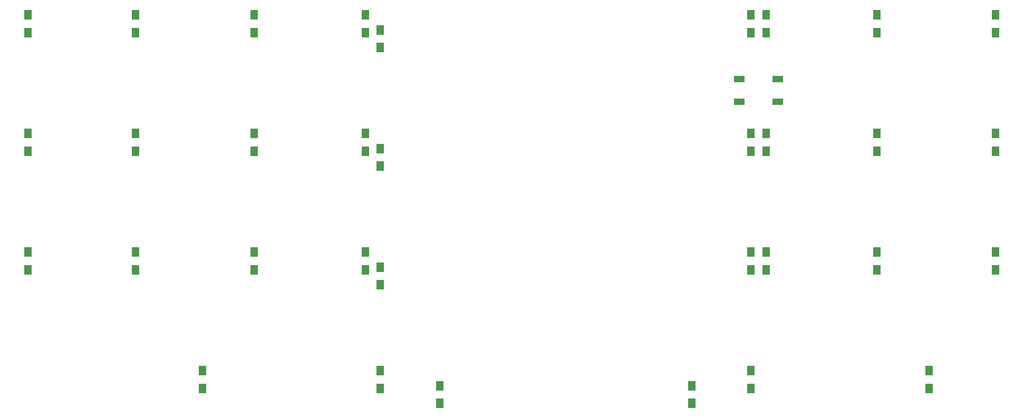
<source format=gbr>
%TF.GenerationSoftware,KiCad,Pcbnew,(5.1.9)-1*%
%TF.CreationDate,2021-08-24T15:28:57-07:00*%
%TF.ProjectId,DropDN - redesign2,44726f70-444e-4202-9d20-726564657369,rev?*%
%TF.SameCoordinates,Original*%
%TF.FileFunction,Paste,Bot*%
%TF.FilePolarity,Positive*%
%FSLAX46Y46*%
G04 Gerber Fmt 4.6, Leading zero omitted, Abs format (unit mm)*
G04 Created by KiCad (PCBNEW (5.1.9)-1) date 2021-08-24 15:28:57*
%MOMM*%
%LPD*%
G01*
G04 APERTURE LIST*
%ADD10R,1.800000X1.100000*%
%ADD11R,1.200000X1.600000*%
G04 APERTURE END LIST*
D10*
%TO.C,RESET1*%
X145975000Y-43521875D03*
X139775000Y-39821875D03*
X145975000Y-39821875D03*
X139775000Y-43521875D03*
%TD*%
D11*
%TO.C,D33*%
X170259518Y-89506324D03*
X170259518Y-86706324D03*
%TD*%
%TO.C,D32*%
X141684494Y-89506324D03*
X141684494Y-86706324D03*
%TD*%
%TO.C,D31*%
X132159375Y-91887500D03*
X132159375Y-89087500D03*
%TD*%
%TO.C,D30*%
X91678206Y-91887500D03*
X91678206Y-89087500D03*
%TD*%
%TO.C,D29*%
X82153125Y-89506250D03*
X82153125Y-86706250D03*
%TD*%
%TO.C,D28*%
X53578125Y-89506250D03*
X53578125Y-86706250D03*
%TD*%
%TO.C,D27*%
X180975000Y-70456250D03*
X180975000Y-67656250D03*
%TD*%
%TO.C,D26*%
X161925000Y-70456308D03*
X161925000Y-67656308D03*
%TD*%
%TO.C,D25*%
X144065625Y-70456250D03*
X144065625Y-67656250D03*
%TD*%
%TO.C,D24*%
X141684375Y-70456250D03*
X141684375Y-67656250D03*
%TD*%
%TO.C,D23*%
X82153125Y-70037500D03*
X82153125Y-72837500D03*
%TD*%
%TO.C,D22*%
X79771875Y-70456250D03*
X79771875Y-67656250D03*
%TD*%
%TO.C,D21*%
X61912556Y-70456308D03*
X61912556Y-67656308D03*
%TD*%
%TO.C,D20*%
X42862540Y-70456308D03*
X42862540Y-67656308D03*
%TD*%
%TO.C,D19*%
X25598463Y-70456308D03*
X25598463Y-67656308D03*
%TD*%
%TO.C,D18*%
X180975000Y-51406250D03*
X180975000Y-48606250D03*
%TD*%
%TO.C,D17*%
X161925000Y-51406250D03*
X161925000Y-48606250D03*
%TD*%
%TO.C,D16*%
X144065625Y-51406250D03*
X144065625Y-48606250D03*
%TD*%
%TO.C,D15*%
X141684375Y-51406250D03*
X141684375Y-48606250D03*
%TD*%
%TO.C,D14*%
X82153125Y-50987500D03*
X82153125Y-53787500D03*
%TD*%
%TO.C,D13*%
X79771875Y-51406250D03*
X79771875Y-48606250D03*
%TD*%
%TO.C,D12*%
X61912556Y-51406292D03*
X61912556Y-48606292D03*
%TD*%
%TO.C,D11*%
X42862540Y-51406292D03*
X42862540Y-48606292D03*
%TD*%
%TO.C,D10*%
X25598463Y-51406292D03*
X25598463Y-48606292D03*
%TD*%
%TO.C,D9*%
X180975000Y-32356250D03*
X180975000Y-29556250D03*
%TD*%
%TO.C,D8*%
X161925000Y-32356276D03*
X161925000Y-29556276D03*
%TD*%
%TO.C,D7*%
X144065625Y-32356276D03*
X144065625Y-29556276D03*
%TD*%
%TO.C,D6*%
X141684375Y-32356250D03*
X141684375Y-29556250D03*
%TD*%
%TO.C,D5*%
X82153125Y-31937500D03*
X82153125Y-34737500D03*
%TD*%
%TO.C,D4*%
X79771875Y-32356250D03*
X79771875Y-29556250D03*
%TD*%
%TO.C,D3*%
X61912556Y-32356276D03*
X61912556Y-29556276D03*
%TD*%
%TO.C,D2*%
X42862540Y-32356276D03*
X42862540Y-29556276D03*
%TD*%
%TO.C,D1*%
X25598463Y-32356276D03*
X25598463Y-29556276D03*
%TD*%
M02*

</source>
= = = = = = =
*JOB ITEM*
Starting at the line that contains "X79771875Y-70456250D03*" and stopping after the line that contains "X180975000Y-48606250D03*", write out every line exactly as it appears above, and no other line.

*RESPONSE FOR THIS EXERCISE*
X79771875Y-70456250D03*
X79771875Y-67656250D03*
%TD*%
%TO.C,D21*%
X61912556Y-70456308D03*
X61912556Y-67656308D03*
%TD*%
%TO.C,D20*%
X42862540Y-70456308D03*
X42862540Y-67656308D03*
%TD*%
%TO.C,D19*%
X25598463Y-70456308D03*
X25598463Y-67656308D03*
%TD*%
%TO.C,D18*%
X180975000Y-51406250D03*
X180975000Y-48606250D03*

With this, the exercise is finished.